A remuneração básica do barnabé é de R$ 88,79 por mês. Ele conseguiu, assim, multiplicar quase 500 vezes o seu salário. Trabalhando duro? Gerando melhores serviços para os contribuintes? Não. Aproveitando-se de leis irresponsáveis.
Esse é um dos mais bem-acabados retratos da nossa tragédia fiscal. Presidentes, governadores, prefeitos e parlamentares utilizaram seus poderes para beneficiar minorias ou para conceder benefícios insuportáveis, ainda que para um público maior.
No primeiro caso, o das minorias, criou-se uma casta de privilegiados, cujo mérito é saber pressionar os poderosos ou descobrir brechas por meio das quais aumentam seus salários, sem correspondência em maior dedicação ou produtividade.
No outro caso, o melhor exemplo são as aposentadorias incompatíveis com a geração de recursos da Previdência, processo que beirou o desatino com a Constituição de 1988. O preço tem sido o crescente déficit previdenciário e seus efeitos inibidores sobre o crescimento da economia.
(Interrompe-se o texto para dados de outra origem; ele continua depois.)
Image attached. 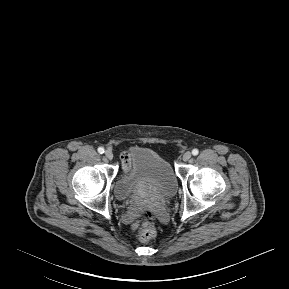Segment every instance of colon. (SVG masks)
Returning a JSON list of instances; mask_svg holds the SVG:
<instances>
[{"label":"colon","instance_id":"colon-1","mask_svg":"<svg viewBox=\"0 0 289 289\" xmlns=\"http://www.w3.org/2000/svg\"><path fill=\"white\" fill-rule=\"evenodd\" d=\"M154 221V214L149 209L139 214L136 225L141 241L148 242L155 237Z\"/></svg>","mask_w":289,"mask_h":289}]
</instances>
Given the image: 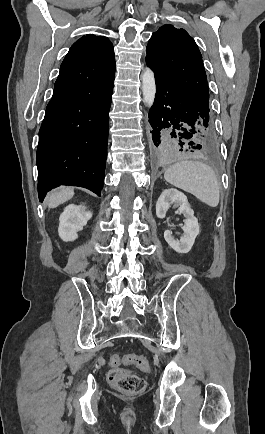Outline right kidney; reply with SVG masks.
Segmentation results:
<instances>
[{"instance_id":"1","label":"right kidney","mask_w":265,"mask_h":434,"mask_svg":"<svg viewBox=\"0 0 265 434\" xmlns=\"http://www.w3.org/2000/svg\"><path fill=\"white\" fill-rule=\"evenodd\" d=\"M92 212H88L85 206H66L63 214L59 218L58 234L63 242H74L77 240V232L83 230L88 220H91Z\"/></svg>"}]
</instances>
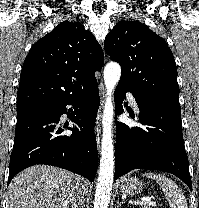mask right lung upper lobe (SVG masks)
Returning <instances> with one entry per match:
<instances>
[{
    "instance_id": "1",
    "label": "right lung upper lobe",
    "mask_w": 199,
    "mask_h": 208,
    "mask_svg": "<svg viewBox=\"0 0 199 208\" xmlns=\"http://www.w3.org/2000/svg\"><path fill=\"white\" fill-rule=\"evenodd\" d=\"M104 64L101 46L79 22L64 21L39 39L24 60L18 109L76 94L93 83Z\"/></svg>"
}]
</instances>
O festival de vantagens imorais a funcionários públicos não tem ideologia nem é característico do período militar ou da democracia. É consequência pura e simples do descaso com o dinheiro público e um acinte ao contribuinte e ao cidadão.
Casos como o do barnabé cearense são muitos no próprio Estado. Em uma atitude inédita e corajosa, o governo divulgou pela Internet (www.ceara.gov.br) uma lista com 614 funcionários que ganham mais do que o governador (R$ 7.800 por mês). O primeiro da lista é o barnabé em apreço.
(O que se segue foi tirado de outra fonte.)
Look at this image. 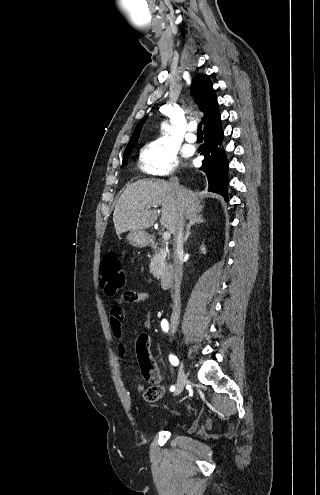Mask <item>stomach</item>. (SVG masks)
<instances>
[{"label": "stomach", "mask_w": 320, "mask_h": 495, "mask_svg": "<svg viewBox=\"0 0 320 495\" xmlns=\"http://www.w3.org/2000/svg\"><path fill=\"white\" fill-rule=\"evenodd\" d=\"M129 244L134 247H144L150 241V236L145 230H131L127 235Z\"/></svg>", "instance_id": "stomach-1"}]
</instances>
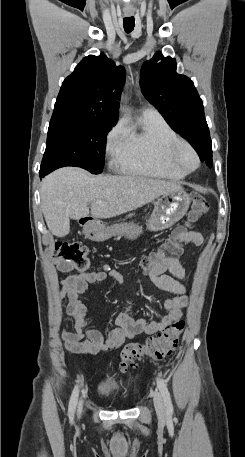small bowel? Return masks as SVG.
<instances>
[{"label":"small bowel","instance_id":"obj_1","mask_svg":"<svg viewBox=\"0 0 245 457\" xmlns=\"http://www.w3.org/2000/svg\"><path fill=\"white\" fill-rule=\"evenodd\" d=\"M180 242L200 246L202 235L197 231L181 229ZM54 264L61 272H70L75 266L67 261L55 259ZM111 277L118 283L123 276L116 270L105 268L96 271H83L73 274L60 281V293L67 298V314L74 320V330L62 329L61 337L67 350L76 354L96 355L102 351L114 350L128 339L141 334L152 335L162 331L173 322L179 320L188 305V296L184 281L187 274L182 264L176 259H166L156 265L149 273L151 281L164 291L175 296L163 303L165 315L159 321H147L144 318L134 319L130 315L133 300L125 301L122 310L115 317L113 328L106 338L101 332L87 328V309L81 300L88 284L102 282Z\"/></svg>","mask_w":245,"mask_h":457}]
</instances>
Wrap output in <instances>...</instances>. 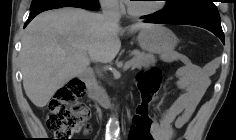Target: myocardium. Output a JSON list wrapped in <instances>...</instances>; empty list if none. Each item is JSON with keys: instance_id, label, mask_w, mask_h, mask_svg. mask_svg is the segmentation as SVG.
Listing matches in <instances>:
<instances>
[{"instance_id": "obj_1", "label": "myocardium", "mask_w": 236, "mask_h": 140, "mask_svg": "<svg viewBox=\"0 0 236 140\" xmlns=\"http://www.w3.org/2000/svg\"><path fill=\"white\" fill-rule=\"evenodd\" d=\"M165 7V4L163 1H161V3L157 4L154 8L152 9H148V10H137L134 9L131 5V2H128L127 4V11L130 15L134 16V17H147L153 14L158 13L159 11H161L163 8Z\"/></svg>"}]
</instances>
O drama cearense vem de longe. Desde a década de 50, várias leis autorizaram a incorporação de vantagens ao salário básico. Sobre o novo valor incidiram outros benefícios em cascata. Salários baixos viraram maná dos céus para uns poucos.
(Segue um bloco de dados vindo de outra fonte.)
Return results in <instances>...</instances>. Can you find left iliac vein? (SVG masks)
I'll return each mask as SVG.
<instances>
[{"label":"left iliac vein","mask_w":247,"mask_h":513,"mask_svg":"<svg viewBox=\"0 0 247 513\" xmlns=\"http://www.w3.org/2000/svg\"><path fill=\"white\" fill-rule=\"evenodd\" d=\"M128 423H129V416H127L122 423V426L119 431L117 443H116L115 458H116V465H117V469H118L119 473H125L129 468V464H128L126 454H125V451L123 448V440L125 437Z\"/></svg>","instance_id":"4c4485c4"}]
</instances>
Em outros Estados, o processo ganhou um neologismo: "apostilagem". Se o funcionário era diretor da Saúde, incorporava a remuneração ao sair. Se depois ia para o Trânsito, repetia o processo. Se assumisse 20 cargos, acumulava 20 vantagens.
No Ceará, mais de 20 leis estaduais permitiram acumular também vantagens de cargos nas prefeituras e nas empresas estatais. Por uma lei de 1986, bastavam dez meses no cargo. De tão malfalada, ela é popularmente conhecida como "Lei Geni".
Interpretações camaradas e em causa própria permitem ao Ministério Público, que deveria zelar pelos interesses da sociedade, ser o grande beneficiário dessas leis. Na lista dos 614 sortudos, a maioria expressiva pertence à Procuradoria Geral da Justiça.
O governo do Ceará tem lutado para vencer poderosos grupos de interesse incrustados no serviço público estadual. Infelizmente para os cearenses, muitos desses supersalários são legais e por isso terminam sendo confirmados na Justiça.
O perverso processo construído por leis irresponsáveis dos Estados (e de alguns municípios) resulta em concentração de renda e na subtração de recursos que deveriam ser postos a serviço do bem-estar da maioria, e não para satisfazer minorias.
A luta do governo do Ceará merece o apoio de todos nós, ainda que sejam pequenas as chances de inverter o mal. Nossa cultura jurídica permite garantir privilégios como se fossem direitos adquiridos.
A denúncia é o instrumento para coibir a repetição desses desvios. Ajuda a reforçar o nosso arsenal de fatores: uma sociedade vigilante, uma imprensa livre e investigativa e a futura Lei de Responsabilidade Fiscal.


Mailson da Nóbrega, 57, ex-ministro da Fazenda (governo José Sarney), sócio da Tendências Consultoria Integrada, escreve às sextas-feiras nesta coluna.